You analyse some of the most successful people in history. How did you choose the masters - whether Freddie Roach or Goethe?
I had to be attracted to them. There were definitely people who fit the template but I didn't like them. I am particularly attracted to people who have overcome obstacles, who weren't born with the natural material you would think of to become a master. Michael Faraday was poor. I loved Temple Grandin. If someone with autism can get there then nobody else has an excuse.
What separates a master such as Albert Einstein from the rest of us?
The difference between masters and other people is that little voice inside is strong enough that it keeps popping up. It says, "No - you don't want to be a lawyer, you want to be a writer". That is the only thing that separates an Einstein from the rest of us. They know what they want to do and they follow it.
It sounds like you are advocating rebellion and idiosyncrasy.
I am advocating rebellion. The only people who rewrite the rules are those who have an impact, who are non-conformists. Not everyone can be like that. Trains wouldn't run on time if everybody was at that level. But there are different degrees. The world right now is super-competitive. It is almost forcing you to be a non-conformist. I call it a ferociously democratic environment. It is fuelled by the internet where we don't have any patience for middlemen. It is more of an entrepreneurial environment now.
How do you fit into this narrative of mastery - from passion through apprenticeship to mastery?
For me, it was knowing I wanted to write from a very early age. I thought originally I was going to write the great novel. When I got out of college, I had to get a job, so I went into journalism. I learned a lot, but I didn't like that everything is so short and temporary. I meandered through film and television. It's more creative, but you have no control. By the time I was 36, I hadn't found it. My parents were getting worried. Then I got the chance to write a book [ The 48 Laws of Power]. It was a sort of a eureka moment. I decided to make a book that was completely weird and true to my own proclivities. It was a risk. But The 48 Laws of Power was so different that it stood out and attracted a lot of attention.

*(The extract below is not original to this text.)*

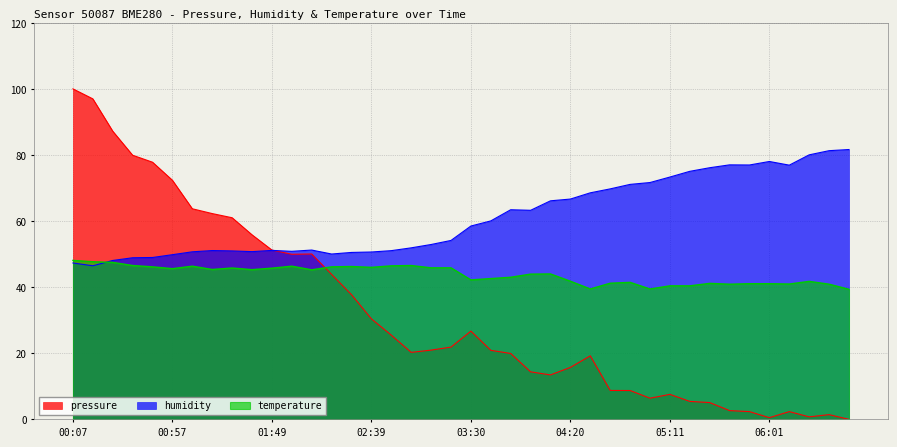

What is the sum of all temperature values?

1751.8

Your writing draws on Asian philosophy and religion. How have Asian thinkers influenced you?
They are a huge influence. I am infinitely more interested in Asian forms of strategy than Western ones. I find it more fluid, much more realistic and dimensional. All the greats: Sun Tzu, Musashi, Tsung Ping. For me, Asian thinkers have a much more holistic viewpoint of life. Zen meditation I use in a very deep personal way: to help me deal with the stresses of my life, to help me focus. It gives purpose to what I do. There are so many intersections between Asian philosophy and my books that I could spend hours on them.

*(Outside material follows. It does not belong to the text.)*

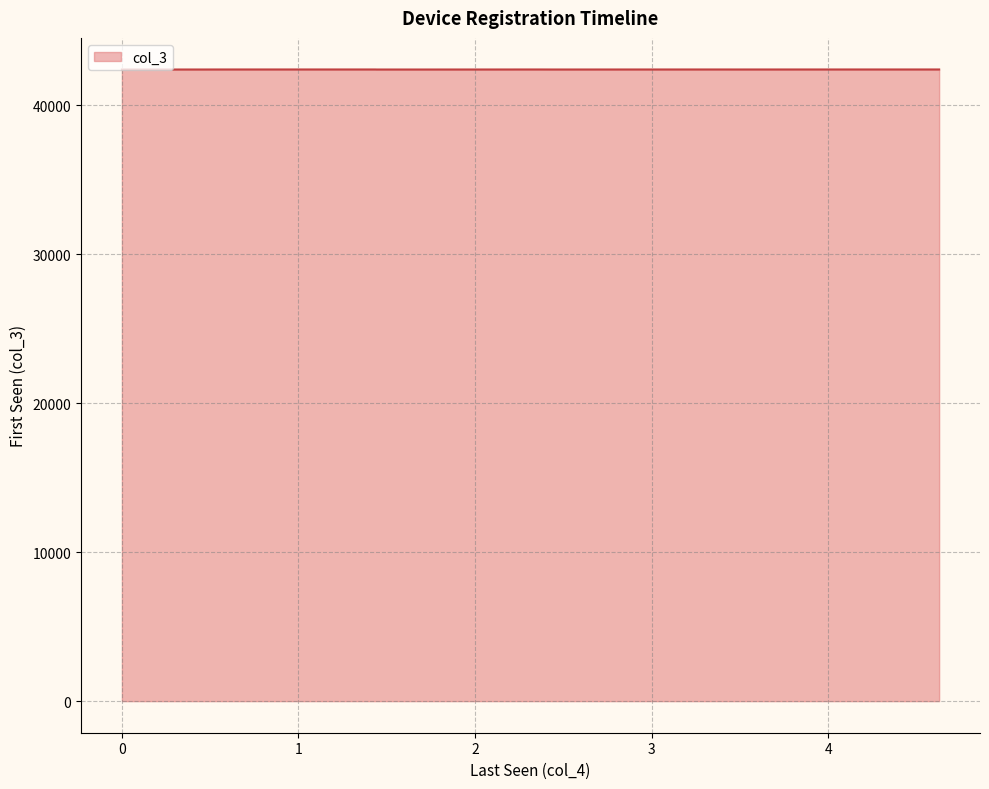

What is the maximum value shown in the chart?

42397.9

You've been called the "hip hop entrepreneur". You have collaborated with 50 Cent. has been name-checked by Jay-Z, Kanye West and Busta Rhymes. Why did your writing strike a chord with the hip hop community?
The 48 Laws of Power came out just at the right time when a lot of black artists were trying to own their music. Black artists had been exploited, going back to the jazz era. In the mid-1990s, there was a huge movement to be entrepreneurial - to start your own label. The music business is very Machiavellian. 50 Cent would tell me that being a drug dealer might have seemed ruthless, but it was nowhere near as harsh as the music business. The artists found The 48 Laws very helpful in dealing with meetings, being aware of what a record producer was doing to them.